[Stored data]
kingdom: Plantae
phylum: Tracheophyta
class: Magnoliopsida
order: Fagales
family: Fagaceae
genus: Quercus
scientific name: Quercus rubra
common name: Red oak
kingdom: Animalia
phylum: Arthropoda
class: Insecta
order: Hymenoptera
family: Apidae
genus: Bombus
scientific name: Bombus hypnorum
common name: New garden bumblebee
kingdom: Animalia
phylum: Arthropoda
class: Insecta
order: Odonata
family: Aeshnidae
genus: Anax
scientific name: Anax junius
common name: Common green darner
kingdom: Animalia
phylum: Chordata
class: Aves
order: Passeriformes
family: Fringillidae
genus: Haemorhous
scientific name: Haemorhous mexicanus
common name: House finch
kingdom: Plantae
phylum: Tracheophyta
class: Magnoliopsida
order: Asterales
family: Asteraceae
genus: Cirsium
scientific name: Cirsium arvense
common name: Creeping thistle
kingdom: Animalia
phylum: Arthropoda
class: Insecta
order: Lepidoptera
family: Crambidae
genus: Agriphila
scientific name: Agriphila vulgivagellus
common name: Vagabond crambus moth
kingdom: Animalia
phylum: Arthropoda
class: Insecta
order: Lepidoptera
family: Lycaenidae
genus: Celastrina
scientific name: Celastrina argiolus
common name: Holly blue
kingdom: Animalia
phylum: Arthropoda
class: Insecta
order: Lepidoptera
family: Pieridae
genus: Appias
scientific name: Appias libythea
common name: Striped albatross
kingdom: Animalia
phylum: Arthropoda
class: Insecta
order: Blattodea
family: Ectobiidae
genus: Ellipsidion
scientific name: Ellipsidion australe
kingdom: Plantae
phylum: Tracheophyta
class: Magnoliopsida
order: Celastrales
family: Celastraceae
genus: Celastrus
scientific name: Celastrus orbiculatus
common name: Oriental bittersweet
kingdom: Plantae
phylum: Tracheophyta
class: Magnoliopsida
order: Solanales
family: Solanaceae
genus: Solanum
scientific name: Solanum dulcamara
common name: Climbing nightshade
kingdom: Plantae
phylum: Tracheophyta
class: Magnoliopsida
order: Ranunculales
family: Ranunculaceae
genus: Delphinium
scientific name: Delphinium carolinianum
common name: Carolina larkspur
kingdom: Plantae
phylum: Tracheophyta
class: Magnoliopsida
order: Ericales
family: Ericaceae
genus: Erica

Given instruction
Copy out every line of the listing above word for word, keeping each one unchanged.

Task result
kingdom: Plantae
phylum: Tracheophyta
class: Magnoliopsida
order: Fagales
family: Fagaceae
genus: Quercus
scientific name: Quercus rubra
common name: Red oak
kingdom: Animalia
phylum: Arthropoda
class: Insecta
order: Hymenoptera
family: Apidae
genus: Bombus
scientific name: Bombus hypnorum
common name: New garden bumblebee
kingdom: Animalia
phylum: Arthropoda
class: Insecta
order: Odonata
family: Aeshnidae
genus: Anax
scientific name: Anax junius
common name: Common green darner
kingdom: Animalia
phylum: Chordata
class: Aves
order: Passeriformes
family: Fringillidae
genus: Haemorhous
scientific name: Haemorhous mexicanus
common name: House finch
kingdom: Plantae
phylum: Tracheophyta
class: Magnoliopsida
order: Asterales
family: Asteraceae
genus: Cirsium
scientific name: Cirsium arvense
common name: Creeping thistle
kingdom: Animalia
phylum: Arthropoda
class: Insecta
order: Lepidoptera
family: Crambidae
genus: Agriphila
scientific name: Agriphila vulgivagellus
common name: Vagabond crambus moth
kingdom: Animalia
phylum: Arthropoda
class: Insecta
order: Lepidoptera
family: Lycaenidae
genus: Celastrina
scientific name: Celastrina argiolus
common name: Holly blue
kingdom: Animalia
phylum: Arthropoda
class: Insecta
order: Lepidoptera
family: Pieridae
genus: Appias
scientific name: Appias libythea
common name: Striped albatross
kingdom: Animalia
phylum: Arthropoda
class: Insecta
order: Blattodea
family: Ectobiidae
genus: Ellipsidion
scientific name: Ellipsidion australe
kingdom: Plantae
phylum: Tracheophyta
class: Magnoliopsida
order: Celastrales
family: Celastraceae
genus: Celastrus
scientific name: Celastrus orbiculatus
common name: Oriental bittersweet
kingdom: Plantae
phylum: Tracheophyta
class: Magnoliopsida
order: Solanales
family: Solanaceae
genus: Solanum
scientific name: Solanum dulcamara
common name: Climbing nightshade
kingdom: Plantae
phylum: Tracheophyta
class: Magnoliopsida
order: Ranunculales
family: Ranunculaceae
genus: Delphinium
scientific name: Delphinium carolinianum
common name: Carolina larkspur
kingdom: Plantae
phylum: Tracheophyta
class: Magnoliopsida
order: Ericales
family: Ericaceae
genus: Erica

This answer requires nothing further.